Text segment:
========

Now let me give you some examples of

Strange things of the Twitter API

“The user ids in the Search API are different from those in the REST API”

The since id attribute is not supported when paginating in the search API:
“The since_id parameter will be removed from the next_page element as it is not supported for pagination. If since_id is removed a warning will be added to alert you.”
So you need to create your own pagination when you do not want to get already visited tweets via search API
Search API returns matches in URLs. This is in nearly all cases not useful. Especially for terms like ‘twitter’ or ‘google’ where the search API returns confusing tweets containing URLs search.twitter.com or google.com. But marketing companies need to search URLs and also the tweet button also relies on that ‘feature’, why not disable that and enable ‘link:http://any-link.here’ ? And it would be more useful to match against the title of the website like jetwick it does, but that’s another topic.
Search API does NOT return complete results compared to streaming API. I.e. results from streaming API contains all tweets with the specified keywords (without tweets via the URL bug I mentioned in the previous point). But the search API in contrast can leave out ‘spam’ tweets. I’m unsure if those tweets has to be really low quality or whatever. I guess this is more a technically issue with the search API that it leaves out some tweets the streaming has.
REST API allows one to get only ~3200 old tweets from one user and 800 tweets from your friends (i.e. your homeline).

========

Supplied entries:
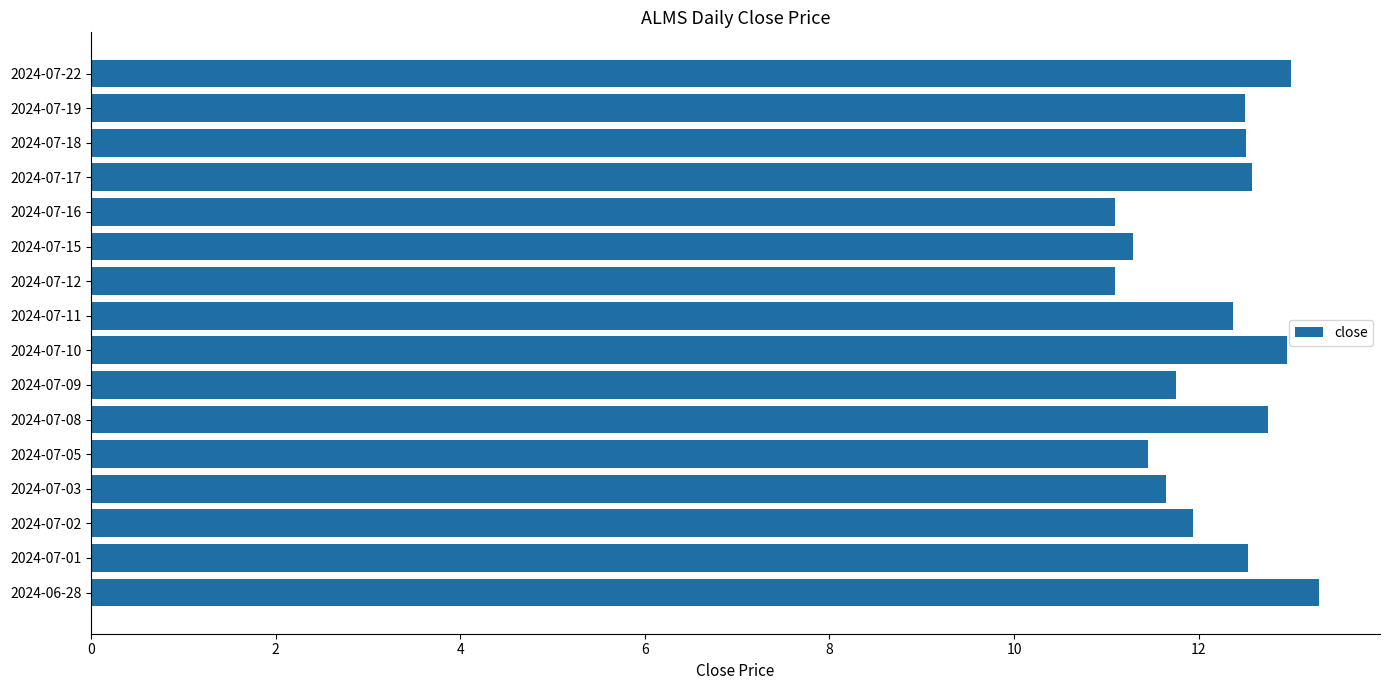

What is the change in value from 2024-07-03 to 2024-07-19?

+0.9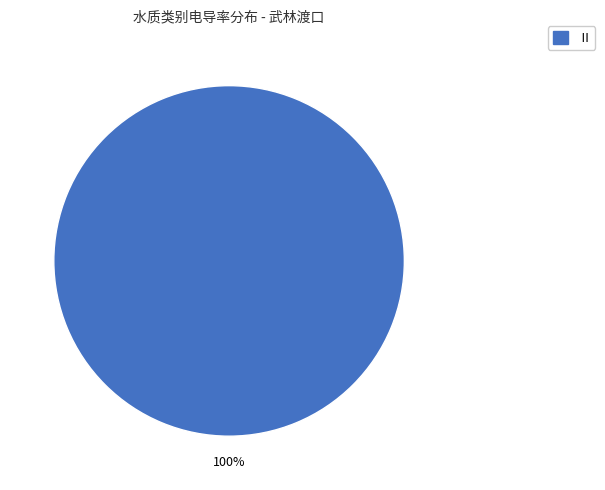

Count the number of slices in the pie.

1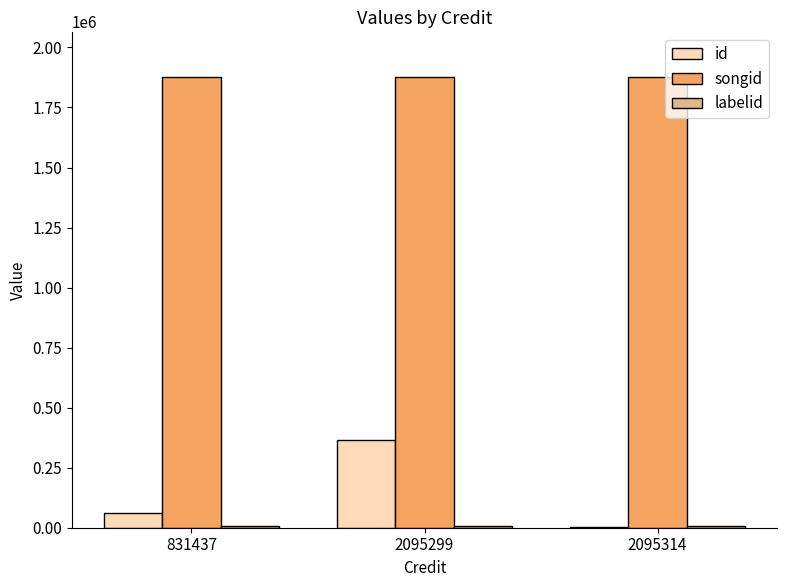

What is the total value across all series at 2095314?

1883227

========

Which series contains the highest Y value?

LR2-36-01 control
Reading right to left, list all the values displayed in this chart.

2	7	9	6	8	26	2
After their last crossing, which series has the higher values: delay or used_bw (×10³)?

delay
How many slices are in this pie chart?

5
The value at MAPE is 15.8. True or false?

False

========

Problem to work on: Reproduce the Twitter API text word for word, from "So you need" to "that’s another topic.".

Result of this task:
So you need to create your own pagination when you do not want to get already visited tweets via search API
Search API returns matches in URLs. This is in nearly all cases not useful. Especially for terms like ‘twitter’ or ‘google’ where the search API returns confusing tweets containing URLs search.twitter.com or google.com. But marketing companies need to search URLs and also the tweet button also relies on that ‘feature’, why not disable that and enable ‘link:http://any-link.here’ ? And it would be more useful to match against the title of the website like jetwick it does, but that’s another topic.